--- DATASET SECTION ---

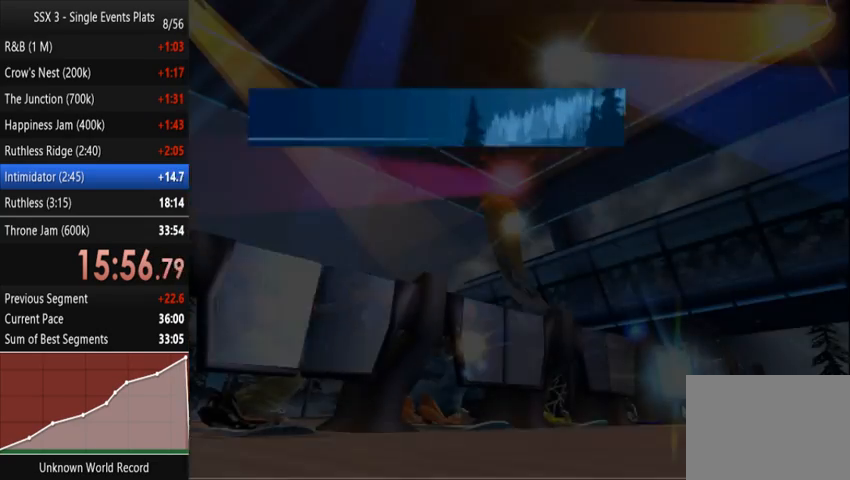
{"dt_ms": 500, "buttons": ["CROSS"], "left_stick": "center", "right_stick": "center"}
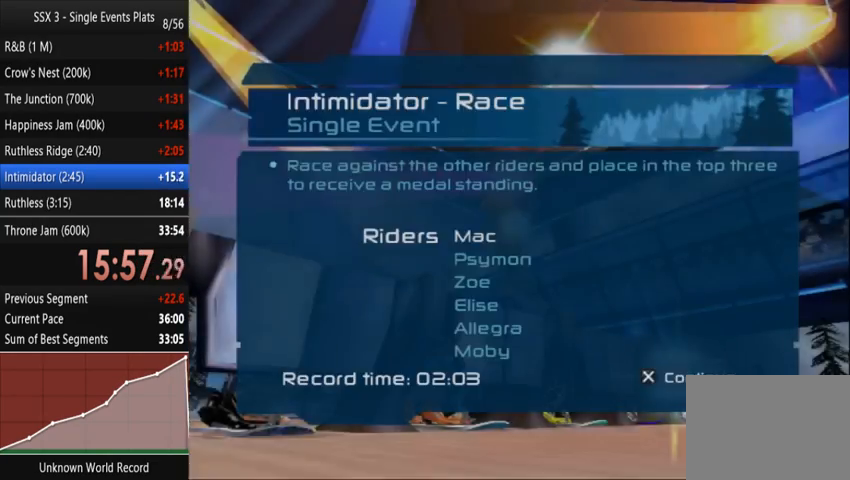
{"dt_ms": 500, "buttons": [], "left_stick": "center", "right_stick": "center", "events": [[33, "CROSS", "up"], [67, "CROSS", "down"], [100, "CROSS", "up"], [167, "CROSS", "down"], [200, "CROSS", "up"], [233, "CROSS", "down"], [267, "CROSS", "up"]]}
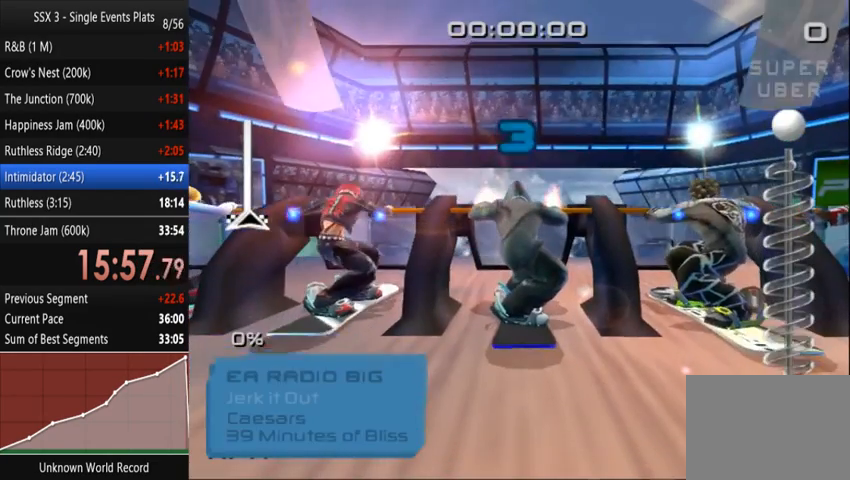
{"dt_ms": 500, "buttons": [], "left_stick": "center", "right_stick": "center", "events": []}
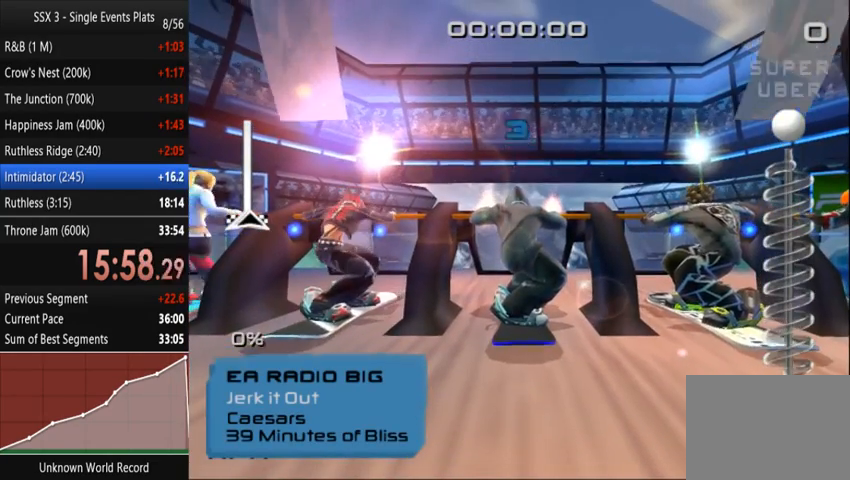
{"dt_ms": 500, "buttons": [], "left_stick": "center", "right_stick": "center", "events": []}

---

— EXERCISE DESCRIPTION —
Restate every line of the data above word for word, with the images removed.

— TASK RESPONSE —
{"dt_ms": 500, "buttons": ["CROSS"], "left_stick": "center", "right_stick": "center"}
{"dt_ms": 500, "buttons": [], "left_stick": "center", "right_stick": "center", "events": [[33, "CROSS", "up"], [67, "CROSS", "down"], [100, "CROSS", "up"], [167, "CROSS", "down"], [200, "CROSS", "up"], [233, "CROSS", "down"], [267, "CROSS", "up"]]}
{"dt_ms": 500, "buttons": [], "left_stick": "center", "right_stick": "center", "events": []}
{"dt_ms": 500, "buttons": [], "left_stick": "center", "right_stick": "center", "events": []}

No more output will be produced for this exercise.